O EMBAIXADOR JOÃO GENÉSIO DE ALMEIDA FILHO, representante alterno do Brasil na ONU em Nova York, ficou em cima do muro em reunião nesta sexta (11) sobre as alegações da Rússia a respeito de armas biológicas na Ucrânia, desmentidas veementemente por Ucrânia, Estados Unidos e outros países.
A delegação da Rússia pediu a reunião para chamar a atenção sobre o que alega ser um programa de armas biológicas na Ucrânia.
“Infelizmente, temos razões para acreditar que estas esperanças [sobre eliminar armas biológicas] não foram plenamente atendidas”, disse o embaixador da Rússia, Vasily Nebenzya. “Pedimos a reunião hoje porque a Rússia, ao conduzir operação militar especial na Ucrânia, descobriu um fato verdadeiramente chocante: uma limpeza emergencial pelo regime de Kiev dos rastros de um programa biológico militar que está sendo implementado por Kiev com apoio do ministério (sic) da Defesa dos Estados Unidos.
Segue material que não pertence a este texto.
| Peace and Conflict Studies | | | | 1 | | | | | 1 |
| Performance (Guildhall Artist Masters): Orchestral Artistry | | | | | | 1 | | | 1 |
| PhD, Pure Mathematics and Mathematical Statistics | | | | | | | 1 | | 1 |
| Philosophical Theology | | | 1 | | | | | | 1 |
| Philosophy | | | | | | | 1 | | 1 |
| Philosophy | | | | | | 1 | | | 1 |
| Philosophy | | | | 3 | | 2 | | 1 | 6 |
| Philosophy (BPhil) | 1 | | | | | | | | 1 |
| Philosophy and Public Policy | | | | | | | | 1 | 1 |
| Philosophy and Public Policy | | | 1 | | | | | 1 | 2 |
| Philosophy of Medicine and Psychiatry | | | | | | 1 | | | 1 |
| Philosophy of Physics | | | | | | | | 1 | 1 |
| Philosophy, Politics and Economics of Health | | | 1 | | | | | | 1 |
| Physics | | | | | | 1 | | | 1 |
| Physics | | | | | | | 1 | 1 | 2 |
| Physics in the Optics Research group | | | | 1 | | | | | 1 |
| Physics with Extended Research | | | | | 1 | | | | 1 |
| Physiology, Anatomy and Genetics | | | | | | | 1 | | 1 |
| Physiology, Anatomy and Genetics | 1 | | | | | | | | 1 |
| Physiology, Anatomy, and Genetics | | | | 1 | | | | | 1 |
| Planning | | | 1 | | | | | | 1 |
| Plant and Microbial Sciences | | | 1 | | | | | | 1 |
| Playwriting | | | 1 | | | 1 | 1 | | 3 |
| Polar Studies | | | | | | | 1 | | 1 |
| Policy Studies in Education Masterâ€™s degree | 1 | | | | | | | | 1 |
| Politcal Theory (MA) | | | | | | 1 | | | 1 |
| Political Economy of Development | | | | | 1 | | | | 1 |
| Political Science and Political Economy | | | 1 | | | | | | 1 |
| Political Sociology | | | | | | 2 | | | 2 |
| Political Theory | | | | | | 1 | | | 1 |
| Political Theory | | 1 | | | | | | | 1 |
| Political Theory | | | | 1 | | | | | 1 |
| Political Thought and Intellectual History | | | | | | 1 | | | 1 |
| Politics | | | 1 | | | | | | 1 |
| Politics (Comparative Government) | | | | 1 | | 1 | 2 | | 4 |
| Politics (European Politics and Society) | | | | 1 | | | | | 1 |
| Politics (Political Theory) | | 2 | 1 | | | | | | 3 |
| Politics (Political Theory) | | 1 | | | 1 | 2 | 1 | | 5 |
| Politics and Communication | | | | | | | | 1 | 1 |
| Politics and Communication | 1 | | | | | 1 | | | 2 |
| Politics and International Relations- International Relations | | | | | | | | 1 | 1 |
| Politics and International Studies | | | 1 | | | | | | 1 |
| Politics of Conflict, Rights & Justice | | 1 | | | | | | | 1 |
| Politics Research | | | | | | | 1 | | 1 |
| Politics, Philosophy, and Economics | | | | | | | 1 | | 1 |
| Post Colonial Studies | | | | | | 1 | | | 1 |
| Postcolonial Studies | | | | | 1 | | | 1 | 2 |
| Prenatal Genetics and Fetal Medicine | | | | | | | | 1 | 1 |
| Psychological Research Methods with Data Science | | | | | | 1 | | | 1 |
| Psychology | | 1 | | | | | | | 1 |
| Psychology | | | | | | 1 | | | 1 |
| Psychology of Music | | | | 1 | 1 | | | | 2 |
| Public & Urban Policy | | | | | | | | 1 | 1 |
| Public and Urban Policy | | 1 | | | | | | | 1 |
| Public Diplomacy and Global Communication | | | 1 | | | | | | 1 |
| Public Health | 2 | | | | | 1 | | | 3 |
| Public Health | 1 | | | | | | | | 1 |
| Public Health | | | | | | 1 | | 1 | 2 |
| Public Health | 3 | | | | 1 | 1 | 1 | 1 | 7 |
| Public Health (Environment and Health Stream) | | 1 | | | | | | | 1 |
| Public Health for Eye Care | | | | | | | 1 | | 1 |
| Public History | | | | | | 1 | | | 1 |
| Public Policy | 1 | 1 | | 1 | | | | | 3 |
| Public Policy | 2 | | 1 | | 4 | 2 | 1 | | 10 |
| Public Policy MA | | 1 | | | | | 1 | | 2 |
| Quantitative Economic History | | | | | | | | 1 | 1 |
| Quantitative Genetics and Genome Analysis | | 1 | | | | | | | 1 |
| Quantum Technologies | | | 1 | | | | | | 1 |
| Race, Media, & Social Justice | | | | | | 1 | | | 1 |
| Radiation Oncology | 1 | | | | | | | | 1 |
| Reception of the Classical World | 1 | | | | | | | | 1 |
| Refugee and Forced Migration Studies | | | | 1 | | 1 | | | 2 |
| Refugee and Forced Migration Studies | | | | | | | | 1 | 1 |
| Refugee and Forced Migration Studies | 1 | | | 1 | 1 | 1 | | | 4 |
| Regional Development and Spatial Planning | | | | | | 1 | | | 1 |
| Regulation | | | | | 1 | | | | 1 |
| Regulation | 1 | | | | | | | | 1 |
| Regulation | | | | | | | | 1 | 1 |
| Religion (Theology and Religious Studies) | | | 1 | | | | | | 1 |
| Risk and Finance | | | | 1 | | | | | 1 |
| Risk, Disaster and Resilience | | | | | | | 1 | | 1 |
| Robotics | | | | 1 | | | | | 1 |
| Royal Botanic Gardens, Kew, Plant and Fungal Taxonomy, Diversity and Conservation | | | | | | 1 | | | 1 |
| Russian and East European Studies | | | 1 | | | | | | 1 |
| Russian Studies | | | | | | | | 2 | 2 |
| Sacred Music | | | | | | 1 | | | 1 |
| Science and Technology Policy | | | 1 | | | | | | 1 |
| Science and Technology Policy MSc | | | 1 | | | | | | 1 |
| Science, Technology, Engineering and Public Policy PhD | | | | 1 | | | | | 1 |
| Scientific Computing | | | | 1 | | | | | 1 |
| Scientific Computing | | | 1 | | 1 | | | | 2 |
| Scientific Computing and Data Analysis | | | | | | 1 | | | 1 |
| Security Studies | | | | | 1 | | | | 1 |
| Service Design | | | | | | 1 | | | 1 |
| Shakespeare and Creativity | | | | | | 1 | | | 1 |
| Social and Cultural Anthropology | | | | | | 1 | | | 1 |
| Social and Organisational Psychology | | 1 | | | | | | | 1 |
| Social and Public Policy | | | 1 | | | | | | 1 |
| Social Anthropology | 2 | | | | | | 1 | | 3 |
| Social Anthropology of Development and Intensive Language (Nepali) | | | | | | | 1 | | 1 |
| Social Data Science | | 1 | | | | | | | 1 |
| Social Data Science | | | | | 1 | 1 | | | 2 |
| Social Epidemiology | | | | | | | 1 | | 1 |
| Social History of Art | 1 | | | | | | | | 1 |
Nosso ministério da Defesa, da Rússia, tem agora documentos que confirmam que no território da Ucrânia havia uma rede consistindo de pelo menos 30 laboratórios biológicos nos quais experimentos biológicos muito perigosos eram conduzidos. Com o objetivo de fortalecer as qualidades patogênicas da peste, Anthrax, tularemia, cólera e outras doenças letais por meio de biologia sintética”.
O embaixador da Albânia, Ferit Hoxha, rebateu imediatamente: “As alegações da Rússia são, em nossa opinião, parte da guerra de informação. Falsas, sem substância. Parte da típica propaganda e desinformação com origem na Rússia. Teorias da conspiração que não valem nosso tempo. O Conselho não deveria ser servido de fantasias”.
A embaixadora dos Estados Unidos, Linda Thomas-Greenfield, também: “A Rússia pediu a reunião de hoje do Conselho de Segurança com o único propósito de mentir e disseminar desinformação, e é exatamente o que ouviram do RP da Rússia nesta manhã (…) A Rússia está tentando usar o Conselho de Segurança para legitimar desinformação e enganar pessoas para justificar a guerra de escolha do presidente Putin contra o povo ucraniano. E a China também tem disseminado desinformação em apoio às alegações disparatadas da Rússia (…) Eis os fatos. A Ucrânia tem e opera sua própria infraestrutura de laboratórios de saúde pública. Estas instalações permitem detectar e diagnosticar doenças como a Covid-19, o que nos beneficia a todos. Os EUA ajudaram a Ucrânia a fazer isso com segurança”.
Antes de os representantes dos países falarem, a alta representante para Assuntos de Desarmamento da ONU, Izumi Nakamitsu, disse ao Conselho: “Estou ciente de relatos na mídia sobre alegações de programas de armas biológicas [na Ucrânia]. A ONU não está ciente de nenhum programa de armas biológicas”.
Nesta quinta (10), a Reuters revelou que a OMS aconselhou a Ucrânia a destruir patógenos perigosos em laboratórios para evitar “potenciais vazamentos” que poderiam adoecer a população.
A OMS admitiu essa recomendação em nota enviada à Reuters – não se trata de informação “em off”.
Os laboratórios, acrescentou a Reuters, receberam apoio dos Estados Unidos, da União Europeia e da própria OMS.
Não há nenhuma informação na reportagem da Reuters sobre armas biológicas ou pesquisas de ganho de função, aquelas feitas para tornar patógenos mais fortes e/ou mais contagiosos.
Robert Pope, diretor do Programa Cooperativo de Redução de Ameaças do Pentágono, deu entrevista ao Boletim de Cientistas Atômicos publicada no dia 25, um dia depois da invasão.
“Não há lugar [na Ucrânia] que ainda tenha qualquer tipo de infraestrutura para pesquisar ou produzir armas biológicas”, disse Pope ao Boletim.
“Cientistas sendo cientistas, não me surpreenderia se algumas dessas coleções de cepas em alguns desses laboratórios ainda tivessem cepas de patógenos que remontam às origens [soviéticas] desse programa”, acrescentou Pope.
Há vários anos a Rússia de Putin acusa os Estados Unidos e outros países de produzir armas biológicas.
A delegação do Brasil não quis se comprometer.
“O Brasil acredita que quaisquer acusações sobre violações das provisões básicas da BWC [Convenção de Armas Biológicas] são extremamente sérias e portanto devem ser exaustivamente substanciadas por evidências sólidas (…) Infelizmente tais mecanismos de investigação não são fortes o bastante no momento”, disse o embaixador Almeida Filho.
As alegações da Rússia sobre supostas armas biológicas na Ucrânia estão sendo reproduzidas a rodo nas redes por bolsonaristas e trumpistas.